Sometimes we heard a toy trumpet blown, “I am blowing two at once,” said one child as trumpets moved in the air. We heard little ones arguing about which fairy doll they could have. Boy after boy wanted a motor car.

“Sir Arthur Conan Doyle, also spoke, and gave me a special message from the other side.

“The chief lesson to be drawn from all this is the lesson to the bereaved parents: Your dead children are not dead. They are as human and as humorous as they were on Earth.”

Hannan Swaffer died on January 16, 1962, aged 73.

*****

Now, as us old hacks say … “a change of pace.

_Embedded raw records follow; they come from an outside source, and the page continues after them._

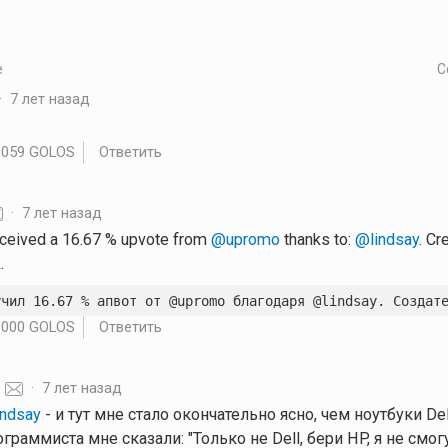
е
С
·
7 лет назад
.059 GOLOS
Ответить
·
7 лет назад
eceived a 16.67 % upvote from
@upromo
thanks to:
@lindsay
. Cr
k
.
учил 16.67 % апвот от @upromo благодаря @lindsay. Создат
.000 GOLOS
Ответить
·
7 лет назад
indsay
- и тут мне стало окончательно ясно, чем ноутбуки De
граммиста мне сказали: "Только не Dell, бери HP, я не смог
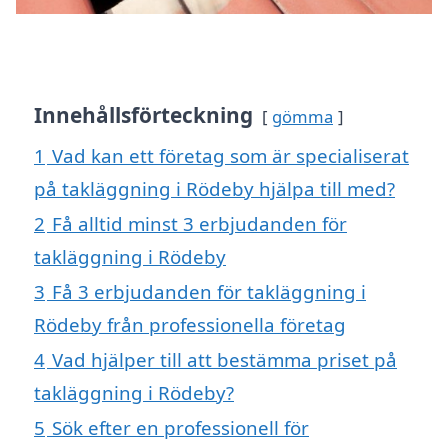
Innehållsförteckning
gömma
1
Vad kan ett företag som är specialiserat
på takläggning i Rödeby hjälpa till med?
2
Få alltid minst 3 erbjudanden för
takläggning i Rödeby
3
Få 3 erbjudanden för takläggning i
Rödeby från professionella företag
4
Vad hjälper till att bestämma priset på
takläggning i Rödeby?
5
Sök efter en professionell för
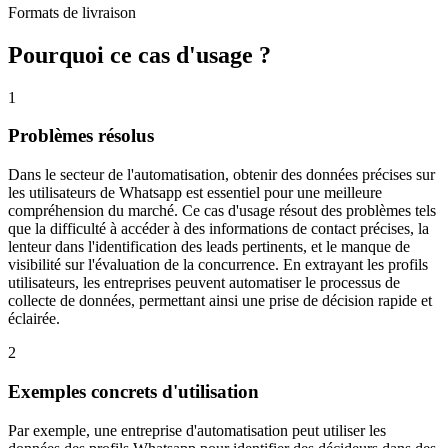
Formats de livraison
Pourquoi ce cas d'usage ?
1
Problèmes résolus
Dans le secteur de l'automatisation, obtenir des données précises sur
les utilisateurs de Whatsapp est essentiel pour une meilleure
compréhension du marché. Ce cas d'usage résout des problèmes tels
que la difficulté à accéder à des informations de contact précises, la
lenteur dans l'identification des leads pertinents, et le manque de
visibilité sur l'évaluation de la concurrence. En extrayant les profils
utilisateurs, les entreprises peuvent automatiser le processus de
collecte de données, permettant ainsi une prise de décision rapide et
éclairée.
2
Exemples concrets d'utilisation
Par exemple, une entreprise d'automatisation peut utiliser les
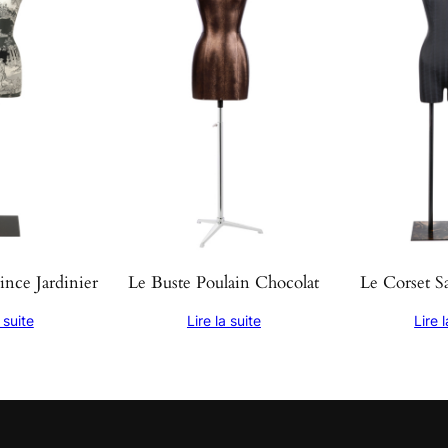
ince Jardinier
Le Buste Poulain Chocolat
Le Corset S
 suite
Lire la suite
Lire 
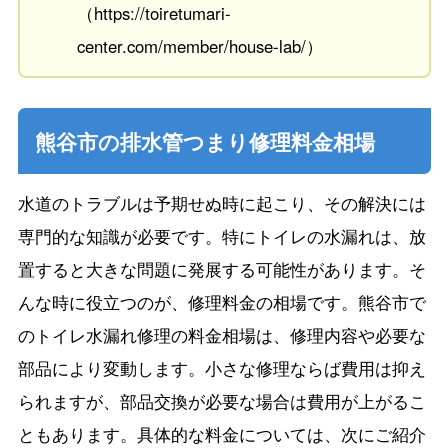
（https://toiretumari-
center.com/member/house-lab/）
熊谷市の排水管つまり修理料金相場
水道のトラブルは予期せぬ時に起こり、その解決には
専門的な知識が必要です。特にトイレの水漏れは、放
置すると大きな問題に発展する可能性があります。そ
んな時に役立つのが、修理料金の相場です。熊谷市で
のトイレ水漏れ修理の料金相場は、修理内容や必要な
部品により変動します。小さな修理ならば費用は抑え
られますが、部品交換が必要な場合は費用が上がるこ
ともあります。具体的な料金については、次にご紹介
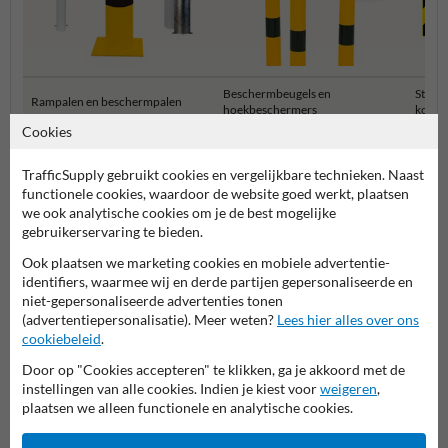
Beschermbeugels en
Stelli
Rampalen en beschermpalen
hoekbeschermers
kolom
Cookies
Aanrijdbeveiliging en bescherming
TrafficSupply gebruikt cookies en vergelijkbare technieken. Naast
functionele cookies, waardoor de website goed werkt, plaatsen
we ook analytische cookies om je de best mogelijke
gebruikerservaring te bieden.
Ook plaatsen we marketing cookies en mobiele advertentie-
identifiers, waarmee wij en derde partijen gepersonaliseerde en
niet-gepersonaliseerde advertenties tonen
(advertentiepersonalisatie). Meer weten?
Lees hier alles over ons
cookiebeleid
.
Door op "Cookies accepteren" te klikken, ga je akkoord met de
Stel je vraag aan Veiligheidsbord.nl
instellingen van alle cookies. Indien je kiest voor
weigeren
,
Naam*
plaatsen we alleen functionele en analytische cookies.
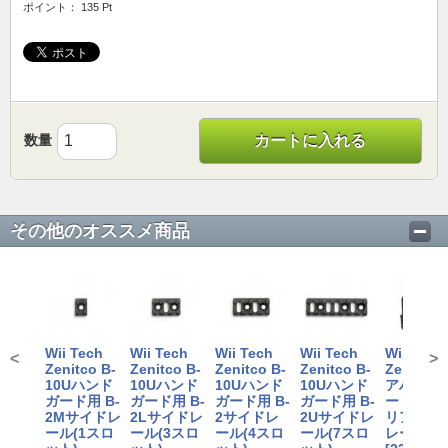
ポイント： 135 Pt
数量
カートに入れる
その他のオススメ商品
Wii Tech
Wii Tech
Wii Tech
Wii Tech
Wii Tech
<
>
Zenitco B-
Zenitco B-
Zenitco B-
Zenitco B-
Zenitco 
10Uハンド
10Uハンド
10Uハンド
10Uハンド
アハンド
ガード用 B-
ガード用 B-
ガード用 B-
ガード用 B-
ード用B-2
2Mサイドレ
2Lサイドレ
2サイドレ
2Uサイドレ
リアサイ
ール(1スロ
ール(3スロ
ール(4スロ
ール(7スロ
レール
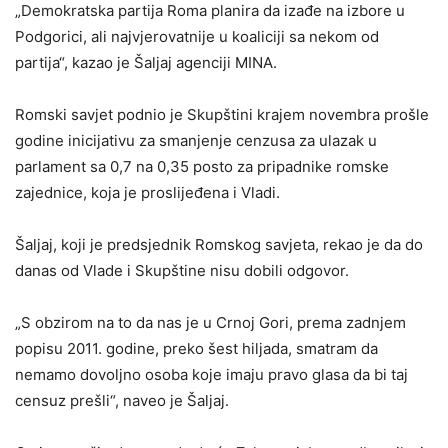
„Demokratska partija Roma planira da izađe na izbore u
Podgorici, ali najvjerovatnije u koaliciji sa nekom od
partija“, kazao je Šaljaj agenciji MINA.
Romski savjet podnio je Skupštini krajem novembra prošle
godine inicijativu za smanjenje cenzusa za ulazak u
parlament sa 0,7 na 0,35 posto za pripadnike romske
zajednice, koja je proslijeđena i Vladi.
Šaljaj, koji je predsjednik Romskog savjeta, rekao je da do
danas od Vlade i Skupštine nisu dobili odgovor.
„S obzirom na to da nas je u Crnoj Gori, prema zadnjem
popisu 2011. godine, preko šest hiljada, smatram da
nemamo dovoljno osoba koje imaju pravo glasa da bi taj
censuz prešli“, naveo je Šaljaj.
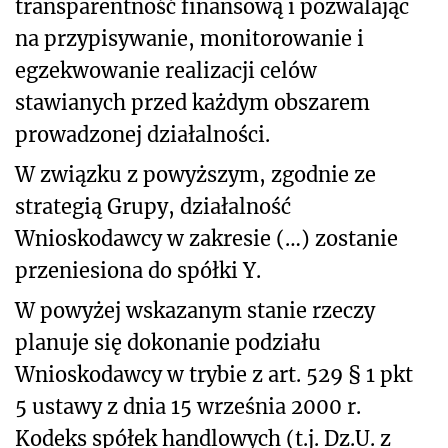
transparentność finansową i pozwalając
na przypisywanie, monitorowanie i
egzekwowanie realizacji celów
stawianych przed każdym obszarem
prowadzonej działalności.
W związku z powyższym, zgodnie ze
strategią Grupy, działalność
Wnioskodawcy w zakresie (…) zostanie
przeniesiona do spółki Y.
W powyżej wskazanym stanie rzeczy
planuje się dokonanie podziału
Wnioskodawcy w trybie z art. 529 § 1 pkt
5 ustawy z dnia 15 września 2000 r.
Kodeks spółek handlowych (t.j. Dz.U. z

WHAT A SAD CARRY ON FOR COMEDY STARS WE TOOK TO OUR HEARTS

IN THE 1950s, Carry On comedy star Charles Hawtrey stole toilet rolls from Pinewood Studios; went home by bus and stuffed carrier bags with leftovers from the cast’s buffet to live on, according to a book I have just read that archives the curse of one of the most successful British movie franchises ever made.

 

We knew that the film sets at Pinewood and Elstree weren’t happy places following leaks on the poor morale of the stars on the film set in books, the Express and magazines over the years, but never the full extent of the historic truth. And it filtered down from the top.

 

The movie’s impresario, Peter Rogers, drove to the studios in a Rolls-Royce, which he changed every year, while star Joan Sims turned up in a second-hand Morris Minor 1100 and Bernard Bresslaw a Ford Zodiac.

 

Sims died broke and so did Hawtrey. He couldn’t even afford photographs of himself to sign for his fans. Both hit the bottle. To play the vampish Valeria in ‘Carry On Screaming’, Fenella Fielding had to buy her own cheap costume jewellery. And yet the films made millions.

 

The book, ‘When the Carry On Stopped’, by Dave Ainsworth, is a nostalgic look at those loved stars of the 50s and 60s and is packed full of anecdotes about life on the film set.

 

It reveals that Rogers was “as tight as a camel’s arse in a sandstorm”. The ‘Carry On’ series made so much money at the Box Office, that ‘Carry on Nurse’ finally eclipsed every British film produced in 1959.

 

But Rogers sadistically doled out paltry salaries and refused pay his actors a percentage of box office receipts. He bought a £3.5 million mansion in Buckinghamshire with a paddock and 15 acres that once belonged to actor Dirk Bogarde but only paid fees for the actors, including Sid James, between £2,000 and £5,000 per picture.

 

He didn’t share repeat fees when the films were shown on TV or used for clips. He and director Gerald Thomas ‘filled their boots with them’. Thomas went out and bought an Aston Martin with his dosh. There was even more money coming in for merchandise such as mugs and T-shirts, videos and DVD box sets.

 

All the stars including Barbara Windsor, Jim Dale, Kenneth Connor, Kenneth Williams and others must have gone to their graves bitter about their treatment.

 

•Production was scheduled to begin on another Carry On film in June 1988, but the deaths of Williams and Hawtrey that year, combined with a budget of £1.5 million, which was deemed too expensive, and its humour too old fashioned, led to its sad end.

*****

PS: Big thank you to my old mate, Top Gun, Ken Potter in Miami for dropping me a line correcting my mistake last week of mixing up George and Stephen Segal in my piece mentioning the 1992 movie Under Siege. It was Stephen, of course. Sorry all.